It seems to me that you are saying the same thing I said above, which is if you expose for the BG-which will happen by placing the visible/dominant histogram peak, not the tiny spike- to the right, the bird will be blown up and the image is a delete. That's why I go by blinkies on the bird and not the histogram and that's why I mentioned exposing for the bird. Of course the x-axis position of the peak is fixed regardless of subject size, but it is the y-axis amplitude that is too small to be visible if the bird is small in the frame. it will look like a small bump and hard to spot. In other words, the histogram does not have local spatial resolution, so in cases where correct exposure is required for a small, localized part of the frame it is not the best choice IMO, both mathematically and also from my extensive field experience, something EJ Piker conveniently dismissed above. 

If the snowy owl is 90% of the frame of course it will be very easy to go by histogram  but I cannot imaging a case in my head where a snowy owl is 90% of the frame. To me that means more like a head shot of  captive bird with from a couple of inches away. And yes I also agree shooting manual for BIF is the best method and it's also how I do it.

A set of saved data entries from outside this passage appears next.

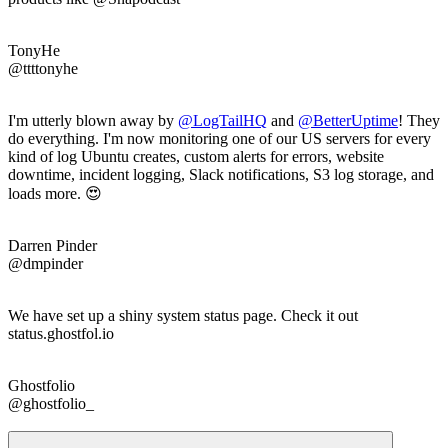
TonyHe
@ttttonyhe
I'm utterly blown away by
@LogTailHQ
and
@
BetterUptime
! They
do everything. I'm now monitoring one of our US servers for every
kind of log Ubuntu creates, custom alerts for errors, website
downtime, incident logging, Slack notifications, S3 log storage, and
loads more. 😍
Darren Pinder
@dmpinder
We have set up a shiny system status page. Check it out
status.ghostfol.io
Ghostfolio
@ghostfolio_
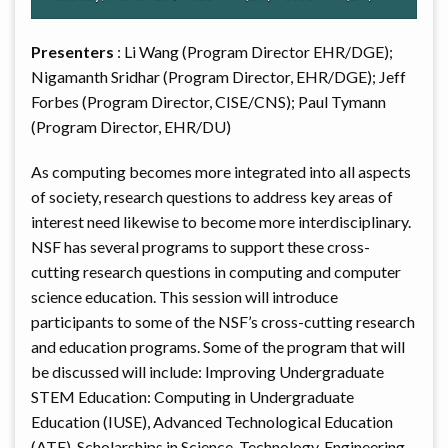
Presenters
: Li Wang (Program Director EHR/DGE);
Nigamanth Sridhar (Program Director, EHR/DGE); Jeff
Forbes (Program Director, CISE/CNS); Paul Tymann
(Program Director, EHR/DU)
As computing becomes more integrated into all aspects
of society, research questions to address key areas of
interest need likewise to become more interdisciplinary.
NSF has several programs to support these cross-
cutting research questions in computing and computer
science education. This session will introduce
participants to some of the NSF’s cross-cutting research
and education programs. Some of the program that will
be discussed will include: Improving Undergraduate
STEM Education: Computing in Undergraduate
Education (IUSE), Advanced Technological Education
(ATE), Scholarships in Science, Technology, Engineering,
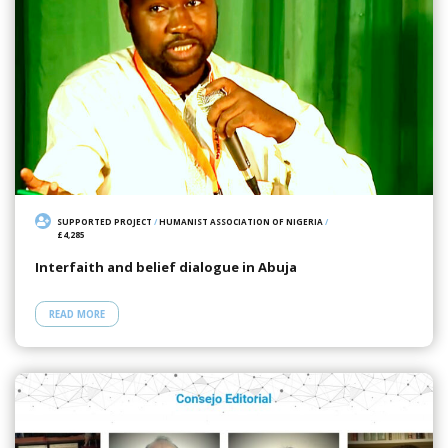
SUPPORTED PROJECT
/
HUMANIST ASSOCIATION OF NIGERIA
/
£4,285
Interfaith and belief dialogue in Abuja
READ MORE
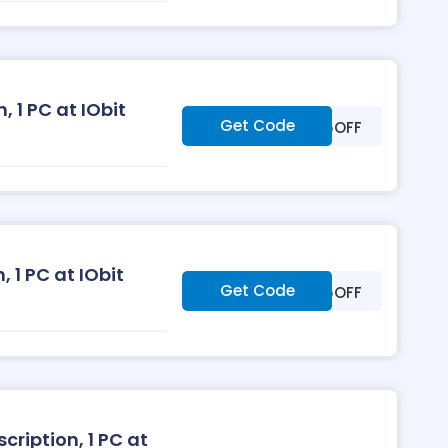
 1 PC at IObit
Get Code
***25OFF
, 1 PC at IObit
Get Code
***35OFF
ription, 1 PC at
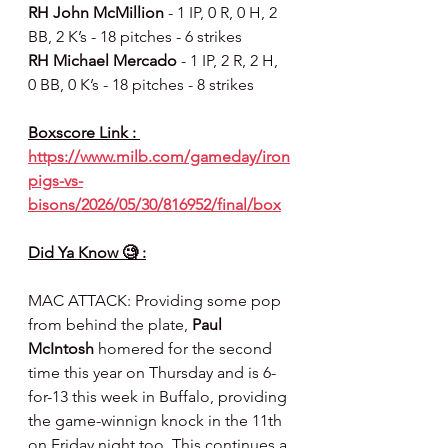
RH John McMillion
 - 1 IP, 0 R, 0 H, 2 
BB, 2 K’s - 18 pitches - 6 strikes
RH Michael Mercado 
- 1 IP, 2 R, 2 H, 
0 BB, 0 K’s - 18 pitches - 8 strikes
Boxscore Link : 
https://www.milb.com/gameday/iron
pigs-vs-
bisons/2026/05/30/816952/final/box
Did Ya Know 🧐 :
MAC ATTACK: Providing some pop 
from behind the plate, 
Paul 
McIntosh
 homered for the second 
time this year on Thursday and is 6-
for-13 this week in Buffalo, providing 
the game-winnign knock in the 11th 
on Friday night too. This continues a 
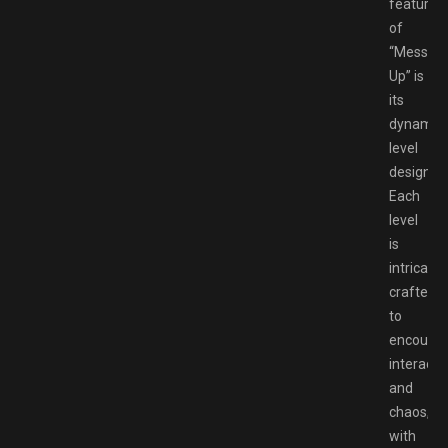
features
of
“Messy
Up” is
its
dynamic
level
design.
Each
level
is
intricatel
crafted
to
encoura
interacti
and
chaos,
with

I would also like to take this opportunity as my last post to thank folks who have provided positive and constructive comments on my posts, reviews and images,  I wish you all well.

best 


Nobody ever said that you should expose for the background.  Certainly I didn't write that.  I simply responded to your point that the histogram is not useful in bird photography.  Even with your method of using the blinkies as a guide, if you use a picture style that bumps the contrast or saturates the colors, you will get blinkies when the RAW file has plenty of room left.  That is because the blinkies are calculated off of the embedded JPEG, not the RAW data which has a significant tone curve applied to it.  This can lead you to giving up dynamic range unnecessarily by exposing less than you could.  The more you can negate that tone curve, which you are doing when you turn down the contrast, the closer your re getting to simulating the RAW data.  So even if you never use a histogram, you still can indirectly affect the RAW file with the picture style that you use.  An easy test of this is to change your picture style to vivid and expose something that just gives you a small amount of blinkies.  Now leave everything the same except changing you picture style to neutral, you will have no blinkies or at least far fewer.  Both RAW files will be identical but if you had responded to those blinkies you would have now reduced the exposure unnecessarily.  It doesn't matter if it's a white bird (large in the frame or small in the frame) or if it's a cloud in a landscape shot that causes the blinkies, neither one is desirable.

I have always found your photography to be absolutely first rate and most certainly hope you continue to post them but when I see statements like you made about the the lack of usefulness of the histogram I respond.  But you can consider your issue with me as resolved as I will no longer respond to your comments regardless of how right or wrong I find them.